RECORDS FOR PROCESSING.
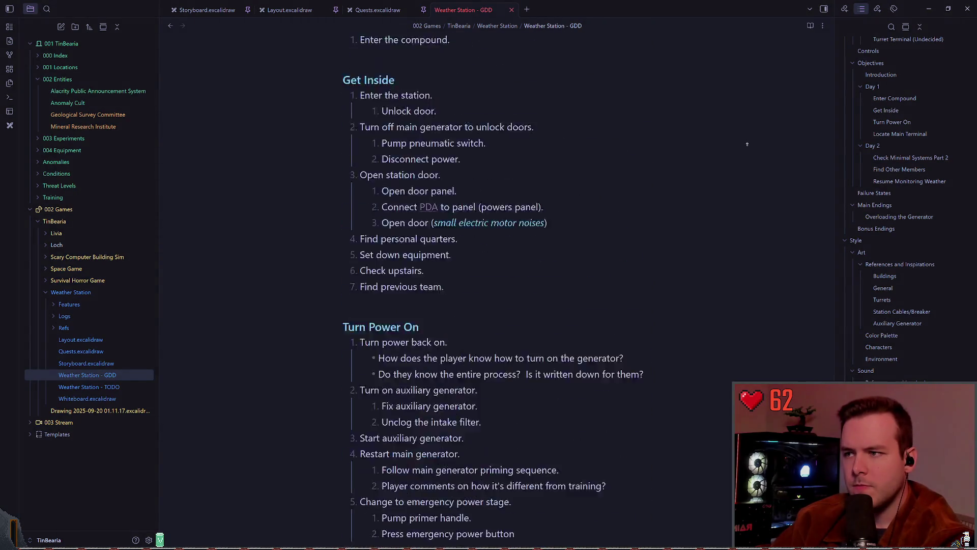
pyautogui.scroll(15, 747, 145)
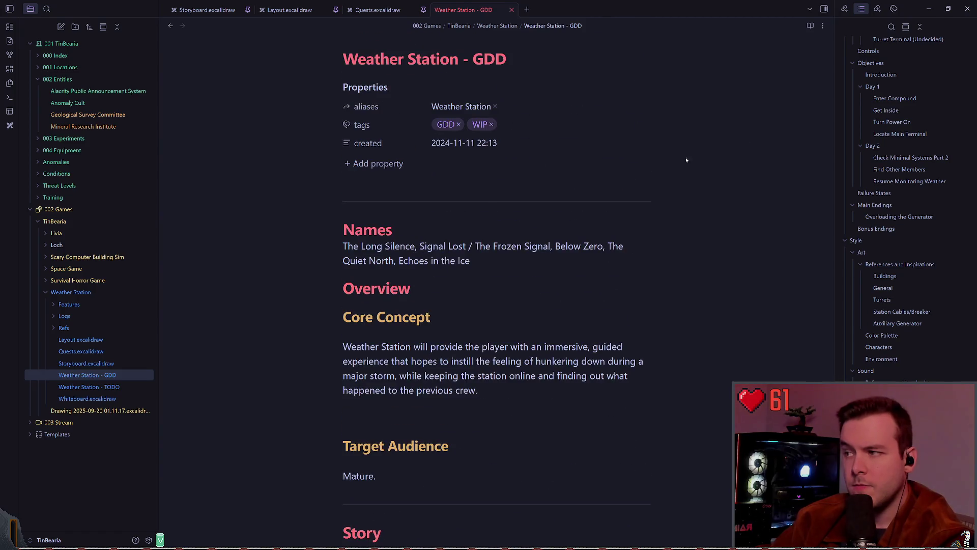
# - Expand the Refs folder and reveal it in the system file explorer
pyautogui.click(51, 330)
pyautogui.scroll(-3, 77, 316)
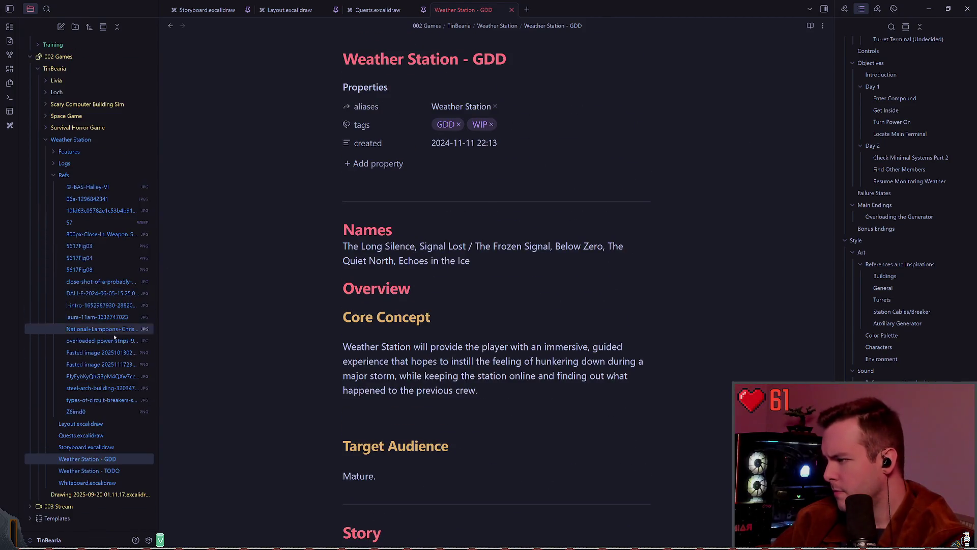
pyautogui.rightClick(91, 175)
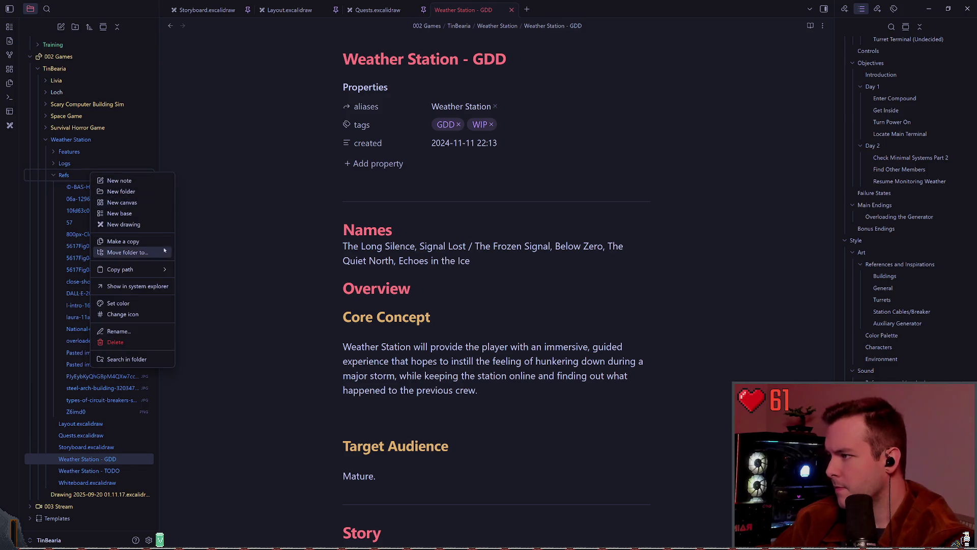
pyautogui.click(131, 286)
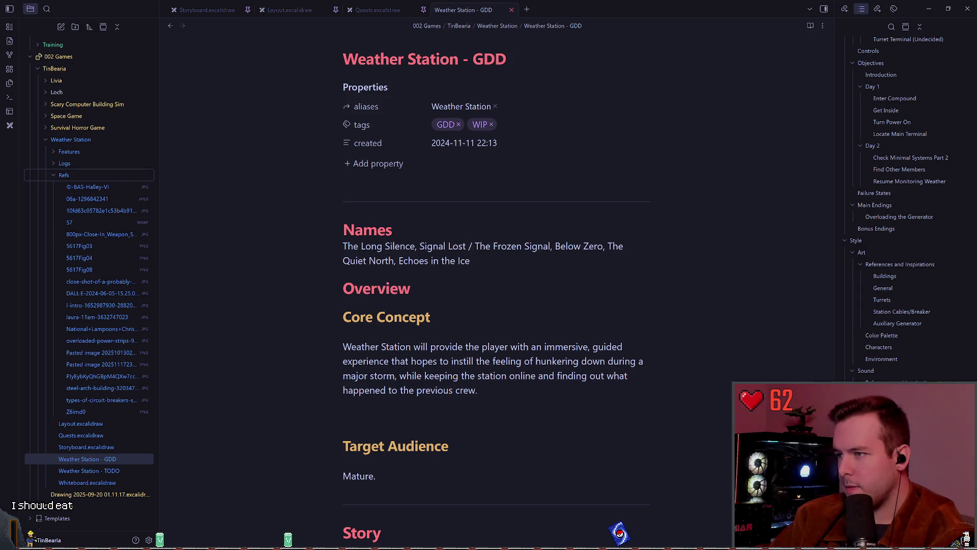
# - Select the Refs folder in the file tree and collapse it with the Left arrow key
pyautogui.scroll(-2, 404, 309)
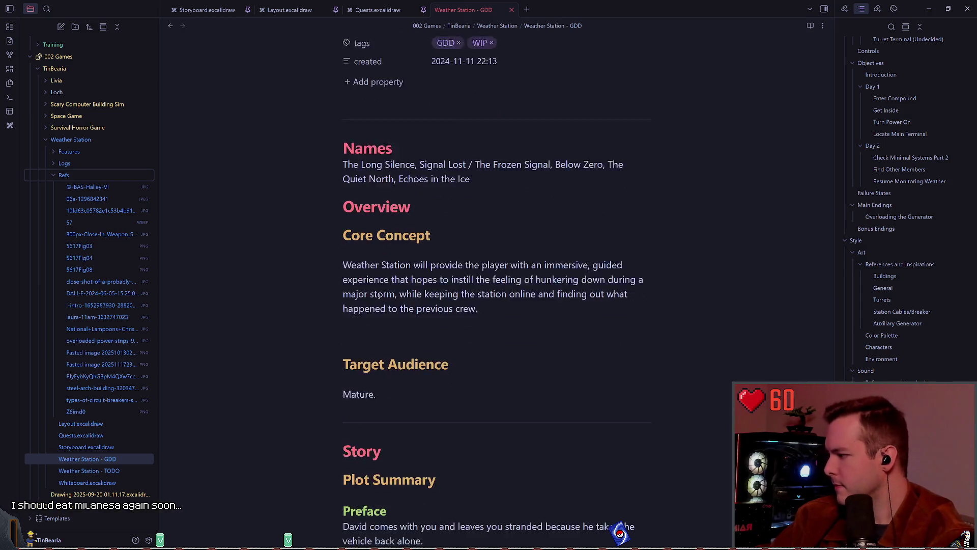
pyautogui.scroll(-5, 399, 284)
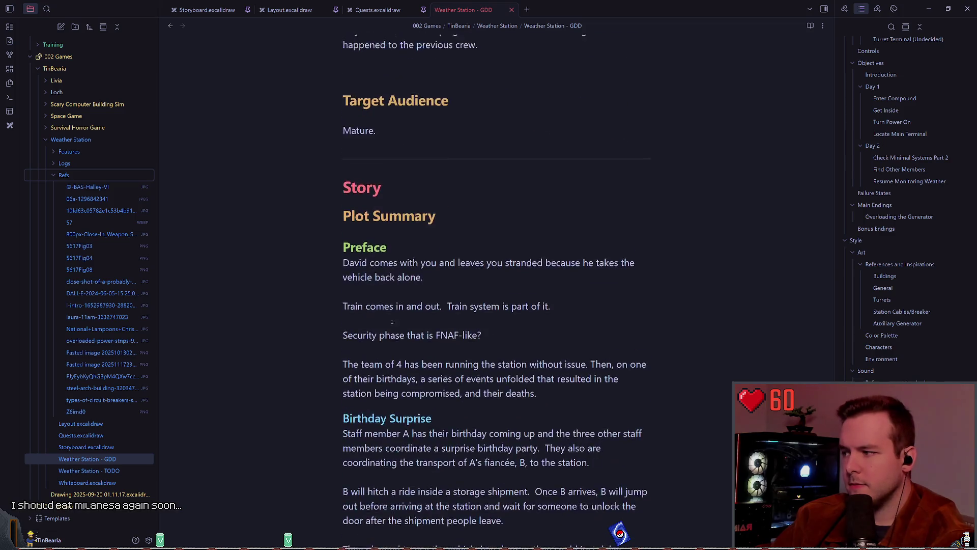
pyautogui.scroll(3, 399, 284)
pyautogui.click(63, 174)
pyautogui.press('Left')
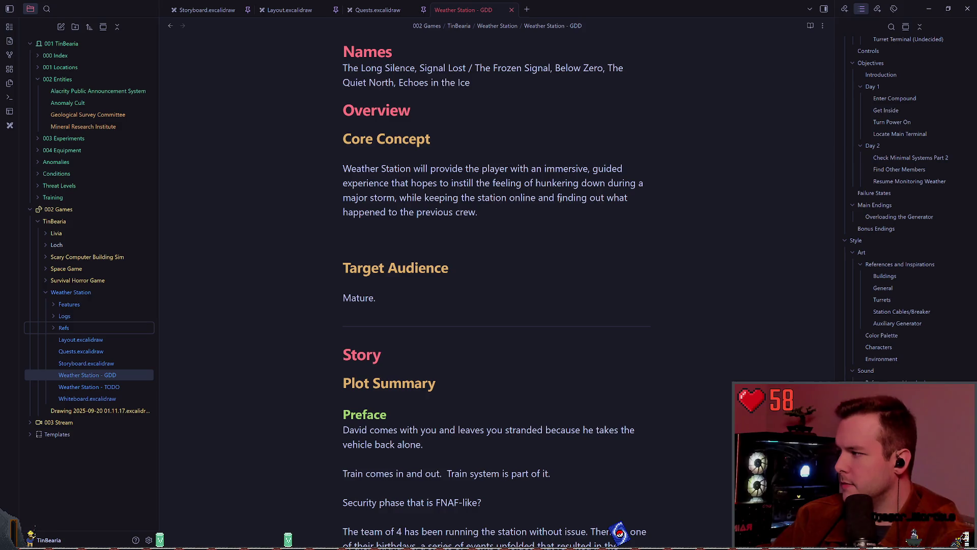
pyautogui.scroll(-7, 546, 329)
pyautogui.scroll(8, 547, 328)
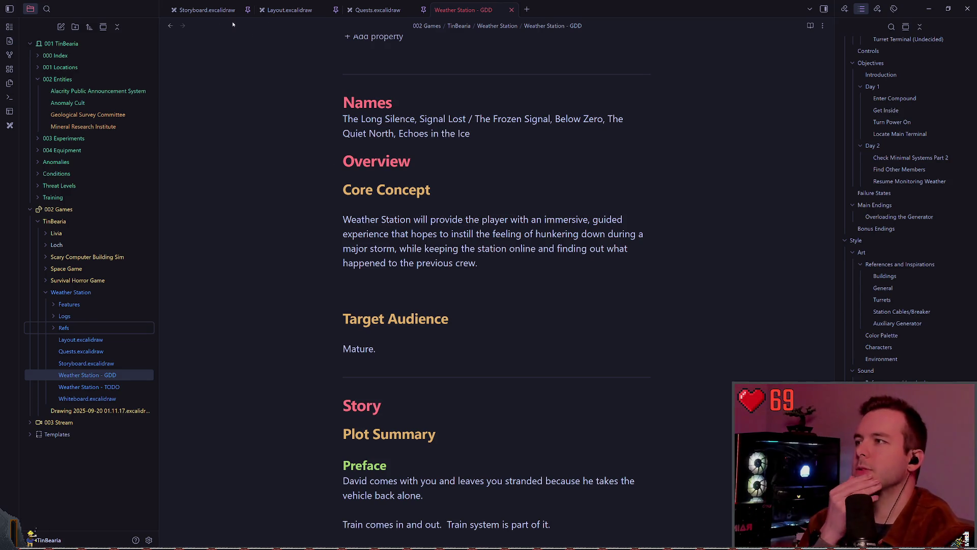
# - Return to Layout.excalidraw and center the 32m site plan and station floor plan
pyautogui.click(307, 11)
pyautogui.scroll(10, 515, 135)
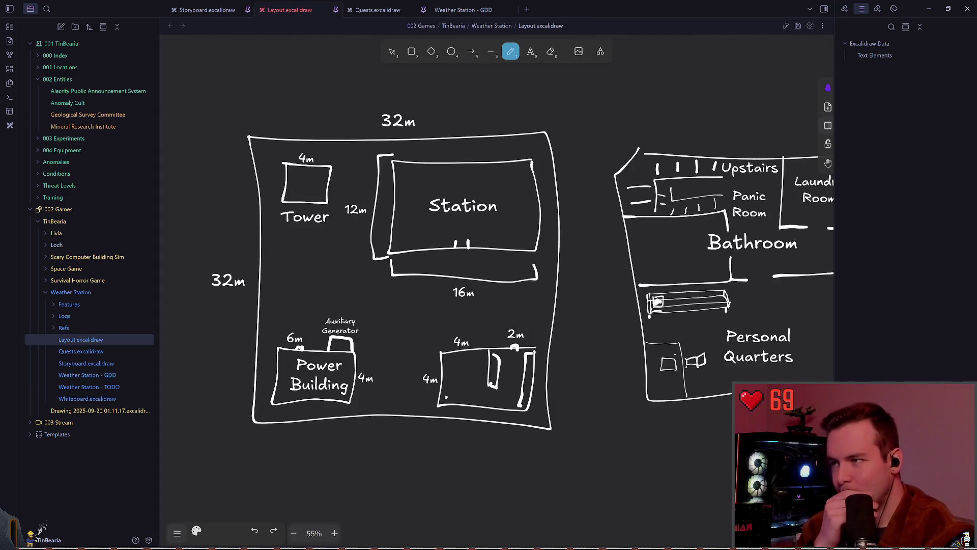
pyautogui.scroll(-5, 473, 411)
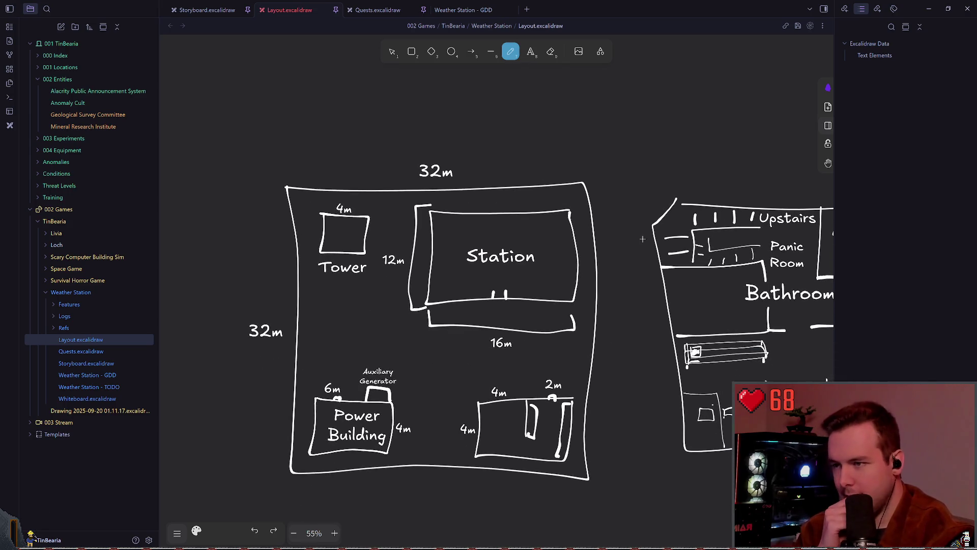
pyautogui.hscroll(2, 564, 222)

DESCRIPTION OF THE TASK.
Only the text of the records above is to be reproduced, exactly as given; the pictures are dropped.

FINISHED TASK.
pyautogui.scroll(15, 747, 145)
# - Expand the Refs folder and reveal it in the system file explorer
pyautogui.click(51, 330)
pyautogui.scroll(-3, 77, 316)
pyautogui.rightClick(91, 175)
pyautogui.click(131, 286)
# - Select the Refs folder in the file tree and collapse it with the Left arrow key
pyautogui.scroll(-2, 404, 309)
pyautogui.scroll(-5, 399, 284)
pyautogui.scroll(3, 399, 284)
pyautogui.click(63, 174)
pyautogui.press('Left')
pyautogui.scroll(-7, 546, 329)
pyautogui.scroll(8, 547, 328)
# - Return to Layout.excalidraw and center the 32m site plan and station floor plan
pyautogui.click(307, 11)
pyautogui.scroll(10, 515, 135)
pyautogui.scroll(-5, 473, 411)
pyautogui.hscroll(2, 564, 222)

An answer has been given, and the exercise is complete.